OpenAI researchers unveiled the CriticGPT AI model, which helps human trainers spot errors in ChatGPT’s responses. CriticGPT aims to produce detailed critiques that highlight mistakes, particularly in code outputs. This innovation addresses the inherent limitations of human review that occur in Reinforcement Learning from Human Feedback (RLHF).
Thus, it offers a scalable supervision mechanism that enhances the precision and reliability of AI systems.
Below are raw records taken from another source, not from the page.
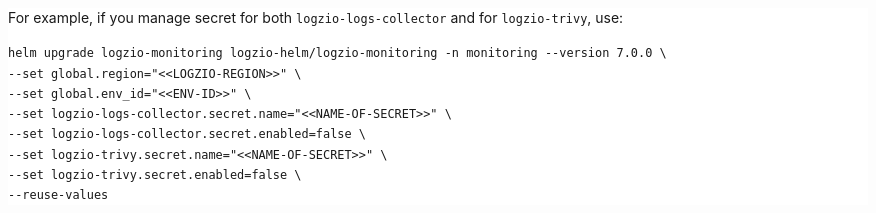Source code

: For example, if you manage secret for both `logzio-logs-collector` and for `logzio-trivy`, use:

 ```shell
helm upgrade logzio-monitoring logzio-helm/logzio-monitoring -n monitoring --version 7.0.0 \
--set global.region="<<LOGZIO-REGION>>" \
--set global.env_id="<<ENV-ID>>" \
--set logzio-logs-collector.secret.name="<<NAME-OF-SECRET>>" \
--set logzio-logs-collector.secret.enabled=false \
--set logzio-trivy.secret.name="<<NAME-OF-SECRET>>" \
--set logzio-trivy.secret.enabled=false \
--reuse-values
```
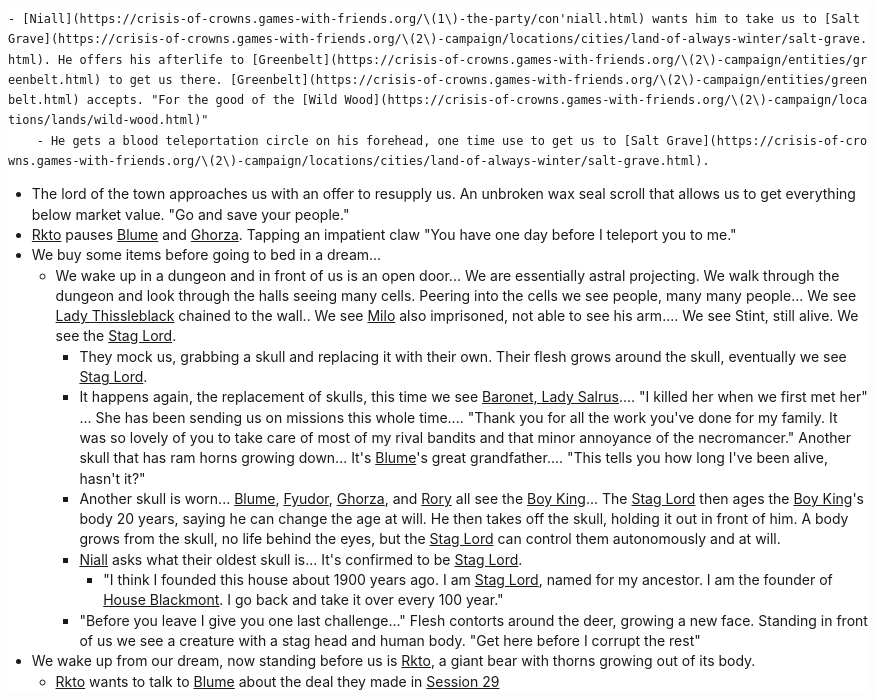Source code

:     - [Niall](https://crisis-of-crowns.games-with-friends.org/\(1\)-the-party/con'niall.html) wants him to take us to [Salt Grave](https://crisis-of-crowns.games-with-friends.org/\(2\)-campaign/locations/cities/land-of-always-winter/salt-grave.html). He offers his afterlife to [Greenbelt](https://crisis-of-crowns.games-with-friends.org/\(2\)-campaign/entities/greenbelt.html) to get us there. [Greenbelt](https://crisis-of-crowns.games-with-friends.org/\(2\)-campaign/entities/greenbelt.html) accepts. "For the good of the [Wild Wood](https://crisis-of-crowns.games-with-friends.org/\(2\)-campaign/locations/lands/wild-wood.html)"
        - He gets a blood teleportation circle on his forehead, one time use to get us to [Salt Grave](https://crisis-of-crowns.games-with-friends.org/\(2\)-campaign/locations/cities/land-of-always-winter/salt-grave.html).
- The lord of the town approaches us with an offer to resupply us. An unbroken wax seal scroll that allows us to get everything below market value. "Go and save your people."
- [Rkto](https://crisis-of-crowns.games-with-friends.org/\(2\)-campaign/entities/ancients/rkto.html) pauses [Blume](https://crisis-of-crowns.games-with-friends.org/\(1\)-the-party/blume.html) and [Ghorza](https://crisis-of-crowns.games-with-friends.org/\(1\)-the-party/ghorza.html). Tapping an impatient claw "You have one day before I teleport you to me."
- We buy some items before going to bed in a dream...
    - We wake up in a dungeon and in front of us is an open door... We are essentially astral projecting. We walk through the dungeon and look through the halls seeing many cells. Peering into the cells we see people, many many people... We see [Lady Thissleblack](https://crisis-of-crowns.games-with-friends.org/\(2\)-campaign/people/lady-thissleblack.html) chained to the wall.. We see [Milo](https://crisis-of-crowns.games-with-friends.org/\(2\)-campaign/people/milo.html) also imprisoned, not able to see his arm.... We see Stint, still alive. We see the [Stag Lord](https://crisis-of-crowns.games-with-friends.org/\(2\)-campaign/entities/stag-lord.html).
        - They mock us, grabbing a skull and replacing it with their own. Their flesh grows around the skull, eventually we see [Stag Lord](https://crisis-of-crowns.games-with-friends.org/\(2\)-campaign/entities/stag-lord.html).
        - It happens again, the replacement of skulls, this time we see [Baronet, Lady Salrus](https://crisis-of-crowns.games-with-friends.org/\(2\)-campaign/people/baronet,-lady-salrus.html).... "I killed her when we first met her" ... She has been sending us on missions this whole time.... "Thank you for all the work you've done for my family. It was so lovely of you to take care of most of my rival bandits and that minor annoyance of the necromancer." Another skull that has ram horns growing down... It's [Blume](https://crisis-of-crowns.games-with-friends.org/\(1\)-the-party/blume.html)'s great grandfather.... "This tells you how long I've been alive, hasn't it?"
        - Another skull is worn... [Blume](https://crisis-of-crowns.games-with-friends.org/\(1\)-the-party/blume.html), [Fyudor](https://crisis-of-crowns.games-with-friends.org/\(1\)-the-party/fyudor.html), [Ghorza](https://crisis-of-crowns.games-with-friends.org/\(1\)-the-party/ghorza.html), and [Rory](https://crisis-of-crowns.games-with-friends.org/\(1\)-the-party/rory.html) all see the [Boy King](https://crisis-of-crowns.games-with-friends.org/\(2\)-campaign/people/boy-king.html)... The [Stag Lord](https://crisis-of-crowns.games-with-friends.org/\(2\)-campaign/entities/stag-lord.html) then ages the [Boy King](https://crisis-of-crowns.games-with-friends.org/\(2\)-campaign/people/boy-king.html)'s body 20 years, saying he can change the age at will. He then takes off the skull, holding it out in front of him. A body grows from the skull, no life behind the eyes, but the [Stag Lord](https://crisis-of-crowns.games-with-friends.org/\(2\)-campaign/entities/stag-lord.html) can control them autonomously and at will.
        - [Niall](https://crisis-of-crowns.games-with-friends.org/\(1\)-the-party/con'niall.html) asks what their oldest skull is... It's confirmed to be [Stag Lord](https://crisis-of-crowns.games-with-friends.org/\(2\)-campaign/entities/stag-lord.html).
            - "I think I founded this house about 1900 years ago. I am [Stag Lord](https://crisis-of-crowns.games-with-friends.org/\(2\)-campaign/entities/stag-lord.html), named for my ancestor. I am the founder of [House Blackmont](https://crisis-of-crowns.games-with-friends.org/\(2\)-campaign/factions/royals/house-blackmont.html). I go back and take it over every 100 year."
        - "Before you leave I give you one last challenge..." Flesh contorts around the deer, growing a new face. Standing in front of us we see a creature with a stag head and human body. "Get here before I corrupt the rest"
- We wake up from our dream, now standing before us is [Rkto](https://crisis-of-crowns.games-with-friends.org/\(2\)-campaign/entities/ancients/rkto.html), a giant bear with thorns growing out of its body.
    - [Rkto](https://crisis-of-crowns.games-with-friends.org/\(2\)-campaign/entities/ancients/rkto.html) wants to talk to [Blume](https://crisis-of-crowns.games-with-friends.org/\(1\)-the-party/blume.html) about the deal they made in [Session 29](https://crisis-of-crowns.games-with-friends.org/\(3\)-sessions/\(3\)-winter/session-29.html)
Reportedly, while experimenting, researchers found that human trainers using CriticGPT to assess ChatGPT’s code outputs performed 60% better than those without this assistance. This improvement underscores CriticGPT’s potential to boost human-AI collaboration and ensure more thorough and accurate evaluations of AI outputs.
Further, CriticGPT-like models may be integrated into the RLHF labeling pipeline. Through this integration, AI trainers will have explicit AI support, facilitating the evaluation of advanced AI system outputs. This development addresses the core issue of RLHF, which is that human trainers increasingly struggle to detect minor errors in complex AI models.
The research team summarized the primary contributions of CriticGPT, which include:
Scalable Oversight Technique: This oversight technique greatly assists humans in more thoroughly detecting problems in real-world RLHF data
Enhanced Critique Detection: Critic-GPT-generated critiques catch bugs more effectively and are preferred more over humans
Improved Human-AI Collaboration: teams consisting of critic models and human contractors generate more thorough criticisms. According to research, the human-AI partnership reduces hallucinations
Force Sampling Beam Search (FSBS): This study provides Force Sampling Beam Search (FSBS), an inference-time sampling and scoring technique. This strategy well balances the trade-off between minimizing bogus concerns and discovering genuine faults in LLM-generated critiques.